El primer jugador venezolano en llegar a las grandes ligas fue el lanzador Alfonso Patón Carrasquel, quien debutó con los desaparecidos Senadores de Washington en 1939. Desde entonces, lenta y sostenidamente, han seguido sus pasos más de 320 venezolanos. En procura del talento local, varios equipos estadounidenses de grandes ligas establecieron, en 1997, una exclusiva y exigente liga de novatos que giraba en torno a un exitoso sistema de academias de béisbol.

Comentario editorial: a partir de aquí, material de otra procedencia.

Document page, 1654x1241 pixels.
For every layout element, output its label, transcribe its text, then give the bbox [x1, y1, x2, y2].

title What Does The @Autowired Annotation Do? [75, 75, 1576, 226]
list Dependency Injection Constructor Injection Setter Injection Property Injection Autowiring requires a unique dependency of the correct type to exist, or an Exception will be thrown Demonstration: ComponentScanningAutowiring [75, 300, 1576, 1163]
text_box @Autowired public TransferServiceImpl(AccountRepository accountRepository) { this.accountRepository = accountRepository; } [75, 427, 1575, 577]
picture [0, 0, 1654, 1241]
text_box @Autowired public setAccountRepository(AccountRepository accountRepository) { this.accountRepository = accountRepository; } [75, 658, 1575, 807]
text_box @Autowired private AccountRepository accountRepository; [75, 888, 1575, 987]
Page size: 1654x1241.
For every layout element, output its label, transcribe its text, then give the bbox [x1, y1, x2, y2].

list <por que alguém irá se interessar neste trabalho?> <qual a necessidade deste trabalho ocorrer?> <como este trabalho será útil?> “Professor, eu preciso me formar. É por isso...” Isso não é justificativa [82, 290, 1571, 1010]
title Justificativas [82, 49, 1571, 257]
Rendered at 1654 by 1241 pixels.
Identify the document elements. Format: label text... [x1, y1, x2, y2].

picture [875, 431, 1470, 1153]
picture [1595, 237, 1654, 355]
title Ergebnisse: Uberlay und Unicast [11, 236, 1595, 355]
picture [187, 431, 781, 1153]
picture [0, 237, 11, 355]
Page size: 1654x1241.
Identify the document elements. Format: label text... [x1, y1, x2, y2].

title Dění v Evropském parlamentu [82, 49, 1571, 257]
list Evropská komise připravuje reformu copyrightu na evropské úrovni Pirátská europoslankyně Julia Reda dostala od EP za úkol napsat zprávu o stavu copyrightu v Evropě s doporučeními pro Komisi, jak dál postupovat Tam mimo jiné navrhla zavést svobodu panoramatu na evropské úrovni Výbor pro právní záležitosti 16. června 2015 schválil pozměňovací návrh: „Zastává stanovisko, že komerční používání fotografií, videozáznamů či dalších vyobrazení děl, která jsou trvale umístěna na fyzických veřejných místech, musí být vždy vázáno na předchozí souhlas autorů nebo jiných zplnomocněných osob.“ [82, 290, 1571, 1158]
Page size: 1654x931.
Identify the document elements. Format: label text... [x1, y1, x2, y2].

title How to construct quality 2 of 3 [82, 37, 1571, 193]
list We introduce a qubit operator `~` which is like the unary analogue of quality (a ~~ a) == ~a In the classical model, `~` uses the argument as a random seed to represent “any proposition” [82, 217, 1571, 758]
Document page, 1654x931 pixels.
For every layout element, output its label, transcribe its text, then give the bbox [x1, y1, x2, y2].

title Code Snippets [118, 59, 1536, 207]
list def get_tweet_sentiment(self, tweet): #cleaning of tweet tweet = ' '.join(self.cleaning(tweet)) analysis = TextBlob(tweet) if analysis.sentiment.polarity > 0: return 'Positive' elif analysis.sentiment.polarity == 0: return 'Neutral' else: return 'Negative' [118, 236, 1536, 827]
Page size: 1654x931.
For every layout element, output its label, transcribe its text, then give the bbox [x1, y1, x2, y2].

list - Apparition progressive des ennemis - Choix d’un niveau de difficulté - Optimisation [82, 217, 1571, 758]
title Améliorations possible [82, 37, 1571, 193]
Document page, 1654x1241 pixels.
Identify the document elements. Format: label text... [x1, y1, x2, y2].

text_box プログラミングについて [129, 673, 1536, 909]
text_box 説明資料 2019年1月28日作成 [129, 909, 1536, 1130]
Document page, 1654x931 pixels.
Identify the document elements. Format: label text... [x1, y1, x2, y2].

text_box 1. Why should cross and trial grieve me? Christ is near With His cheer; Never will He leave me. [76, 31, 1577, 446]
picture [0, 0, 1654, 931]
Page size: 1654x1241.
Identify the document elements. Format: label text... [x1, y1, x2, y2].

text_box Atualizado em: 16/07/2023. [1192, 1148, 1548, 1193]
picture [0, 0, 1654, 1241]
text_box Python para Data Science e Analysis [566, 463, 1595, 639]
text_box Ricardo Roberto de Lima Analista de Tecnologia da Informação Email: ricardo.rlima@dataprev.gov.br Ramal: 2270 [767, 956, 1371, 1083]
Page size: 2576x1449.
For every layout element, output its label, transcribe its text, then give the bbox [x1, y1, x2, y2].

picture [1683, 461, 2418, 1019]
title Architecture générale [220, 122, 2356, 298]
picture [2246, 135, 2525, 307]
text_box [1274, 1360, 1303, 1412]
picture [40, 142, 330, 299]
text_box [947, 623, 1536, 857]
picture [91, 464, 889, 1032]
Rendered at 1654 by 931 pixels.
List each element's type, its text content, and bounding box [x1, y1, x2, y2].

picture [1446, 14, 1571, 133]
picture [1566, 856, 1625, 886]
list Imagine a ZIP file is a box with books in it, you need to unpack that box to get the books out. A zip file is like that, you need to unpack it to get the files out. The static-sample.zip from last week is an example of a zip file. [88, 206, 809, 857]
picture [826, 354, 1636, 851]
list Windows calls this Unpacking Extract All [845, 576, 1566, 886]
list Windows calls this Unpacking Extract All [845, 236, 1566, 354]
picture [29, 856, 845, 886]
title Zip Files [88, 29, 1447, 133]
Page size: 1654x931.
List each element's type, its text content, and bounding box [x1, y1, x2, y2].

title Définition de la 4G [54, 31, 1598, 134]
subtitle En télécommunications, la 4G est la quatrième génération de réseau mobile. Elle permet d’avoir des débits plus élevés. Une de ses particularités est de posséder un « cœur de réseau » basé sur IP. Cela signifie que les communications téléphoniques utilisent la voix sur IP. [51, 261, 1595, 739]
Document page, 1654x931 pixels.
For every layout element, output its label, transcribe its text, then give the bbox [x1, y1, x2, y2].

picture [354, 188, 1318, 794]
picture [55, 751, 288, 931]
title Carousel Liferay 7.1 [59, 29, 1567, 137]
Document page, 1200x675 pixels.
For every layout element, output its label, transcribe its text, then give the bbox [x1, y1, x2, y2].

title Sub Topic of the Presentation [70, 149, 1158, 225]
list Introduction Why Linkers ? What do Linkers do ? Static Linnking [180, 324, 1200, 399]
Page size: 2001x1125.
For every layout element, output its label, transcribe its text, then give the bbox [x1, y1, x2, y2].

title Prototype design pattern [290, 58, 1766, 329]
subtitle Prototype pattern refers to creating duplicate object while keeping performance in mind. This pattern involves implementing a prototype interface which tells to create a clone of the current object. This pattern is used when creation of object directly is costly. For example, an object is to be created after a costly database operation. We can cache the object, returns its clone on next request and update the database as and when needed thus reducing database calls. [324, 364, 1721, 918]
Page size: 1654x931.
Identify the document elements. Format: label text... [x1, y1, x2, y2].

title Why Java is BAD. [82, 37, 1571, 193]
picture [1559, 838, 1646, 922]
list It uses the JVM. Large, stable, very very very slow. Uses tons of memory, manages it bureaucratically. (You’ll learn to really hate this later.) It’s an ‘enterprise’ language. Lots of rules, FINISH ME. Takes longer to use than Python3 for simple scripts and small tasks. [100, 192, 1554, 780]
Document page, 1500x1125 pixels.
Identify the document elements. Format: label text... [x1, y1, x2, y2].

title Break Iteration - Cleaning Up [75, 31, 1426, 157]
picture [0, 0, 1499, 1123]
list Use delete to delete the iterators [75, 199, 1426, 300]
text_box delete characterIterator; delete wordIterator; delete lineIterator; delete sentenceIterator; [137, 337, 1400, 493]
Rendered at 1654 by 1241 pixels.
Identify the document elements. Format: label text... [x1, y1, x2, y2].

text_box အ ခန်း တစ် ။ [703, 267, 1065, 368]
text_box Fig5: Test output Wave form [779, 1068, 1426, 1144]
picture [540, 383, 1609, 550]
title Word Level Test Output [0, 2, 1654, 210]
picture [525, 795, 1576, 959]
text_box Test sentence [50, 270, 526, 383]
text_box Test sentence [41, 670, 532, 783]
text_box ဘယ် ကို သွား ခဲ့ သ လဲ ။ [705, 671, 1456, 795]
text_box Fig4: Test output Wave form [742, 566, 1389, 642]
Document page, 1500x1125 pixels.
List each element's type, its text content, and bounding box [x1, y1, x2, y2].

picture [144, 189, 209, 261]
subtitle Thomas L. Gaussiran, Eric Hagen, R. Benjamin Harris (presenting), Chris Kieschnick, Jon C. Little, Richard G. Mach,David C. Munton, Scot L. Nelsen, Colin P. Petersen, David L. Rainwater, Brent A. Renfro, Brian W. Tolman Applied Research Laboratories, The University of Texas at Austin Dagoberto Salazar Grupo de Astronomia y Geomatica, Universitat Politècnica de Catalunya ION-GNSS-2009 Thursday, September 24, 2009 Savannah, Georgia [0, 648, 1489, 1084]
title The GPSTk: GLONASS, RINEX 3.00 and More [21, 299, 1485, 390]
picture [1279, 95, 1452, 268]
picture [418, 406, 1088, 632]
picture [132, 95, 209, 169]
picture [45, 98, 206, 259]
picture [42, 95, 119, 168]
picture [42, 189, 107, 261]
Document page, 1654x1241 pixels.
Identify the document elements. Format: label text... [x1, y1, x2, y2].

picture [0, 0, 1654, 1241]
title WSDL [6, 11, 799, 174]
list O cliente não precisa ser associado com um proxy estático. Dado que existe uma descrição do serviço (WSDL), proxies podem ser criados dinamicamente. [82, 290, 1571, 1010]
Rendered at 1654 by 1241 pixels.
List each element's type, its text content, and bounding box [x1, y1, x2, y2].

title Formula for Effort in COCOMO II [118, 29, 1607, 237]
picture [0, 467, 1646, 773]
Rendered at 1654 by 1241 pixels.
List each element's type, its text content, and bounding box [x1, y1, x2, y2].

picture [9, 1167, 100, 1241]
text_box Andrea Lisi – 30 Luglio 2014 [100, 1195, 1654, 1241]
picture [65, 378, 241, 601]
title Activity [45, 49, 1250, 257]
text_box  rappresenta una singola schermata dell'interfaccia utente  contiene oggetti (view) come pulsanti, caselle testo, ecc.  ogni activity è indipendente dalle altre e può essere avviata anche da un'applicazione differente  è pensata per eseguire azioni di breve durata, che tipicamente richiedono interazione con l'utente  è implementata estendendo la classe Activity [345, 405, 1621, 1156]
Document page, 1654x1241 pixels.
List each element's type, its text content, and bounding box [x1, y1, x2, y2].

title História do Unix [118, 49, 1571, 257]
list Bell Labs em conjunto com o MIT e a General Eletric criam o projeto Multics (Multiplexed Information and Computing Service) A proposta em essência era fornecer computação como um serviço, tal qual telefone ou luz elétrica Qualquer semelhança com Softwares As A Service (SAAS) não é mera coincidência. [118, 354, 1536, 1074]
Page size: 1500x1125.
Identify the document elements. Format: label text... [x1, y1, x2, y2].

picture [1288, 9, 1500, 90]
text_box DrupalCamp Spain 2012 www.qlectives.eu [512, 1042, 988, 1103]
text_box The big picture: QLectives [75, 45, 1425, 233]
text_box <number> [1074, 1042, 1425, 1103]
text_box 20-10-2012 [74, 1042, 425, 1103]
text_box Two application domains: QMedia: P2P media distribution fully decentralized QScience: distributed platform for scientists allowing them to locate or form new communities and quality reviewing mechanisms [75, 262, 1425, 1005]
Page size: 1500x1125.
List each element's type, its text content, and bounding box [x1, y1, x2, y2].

Ya para 2002, 21 academias funcionaban en el país con impresionantes resultados. Si en 1994 tan solo 19 venezolanos jugaban en la Gran Carpa, 90 jugadores criollos ya aparecían regularmente en partidos de liga grande en 2010. Hoy, los venezolanos se enorgullecen al ver a 102 de sus compatriotas invitados al entrenamiento primaveral, antesala de la temporada regular que comienza esta semana.
En 2008, diez años después del ascenso de Chávez al poder, los Astros de Houston, precursores de la liga de novatos, acosados por la inseguridad y por el intraficable control de divisas, cerraron sus instalaciones, mudándose a República Dominicana. Las restantes organizaciones comenzaron entonces un retiro gradual. Hoy apenas quedan cuatro academias, que anuncian su cierre para el año próximo. Estas deserciones privarán a centenares de talentosos jóvenes sin recursos de una genuina puerta a las oportunidades. Aunque el riesgo de fracasar es muy alto, la recompensa puede serlo también: el salario anual promedio en liga grande es de 3,2 millones de dólares: unos 2,1 millones de euros.
En medio de las tensiones entre Caracas y Washington, y en vista de que la violencia alcanzó el año pasado los 25.000 homicidios, muchos de los jugadores criollos mejor pagados en ligas mayores han optado por vivir en Estados Unidos.
Mucho antes de convertirse en comandante, Hugo Chávez intentó, como tantos jóvenes sin recursos, escapar de la pobreza convirtiéndose en lanzador (zurdo, como cabía esperar) de grandes ligas. Y aunque solía salpimentar sus interminables arengas con jerga beisbolística, un día le dio por abolir por completo el béisbol profesional, dando las mismas razones anticapitalistas que dio Fidel Castro para hacerlo en Cuba en 1960. La afición venezolana, notablemente la chavista, puso el grito en el cielo y eso mató el proyecto.
Me pregunto cómo sería el mapa político latinoamericano actual si, en lugar de convertirse en un autócrata delirante que despilfarró toda la riqueza de su país, Hugo Chávez hubiese colmado su sueño de adolescente de llegar a ser el lanzador zurdo de liga grande más ganador en toda la historia del béisbol en Venezuela.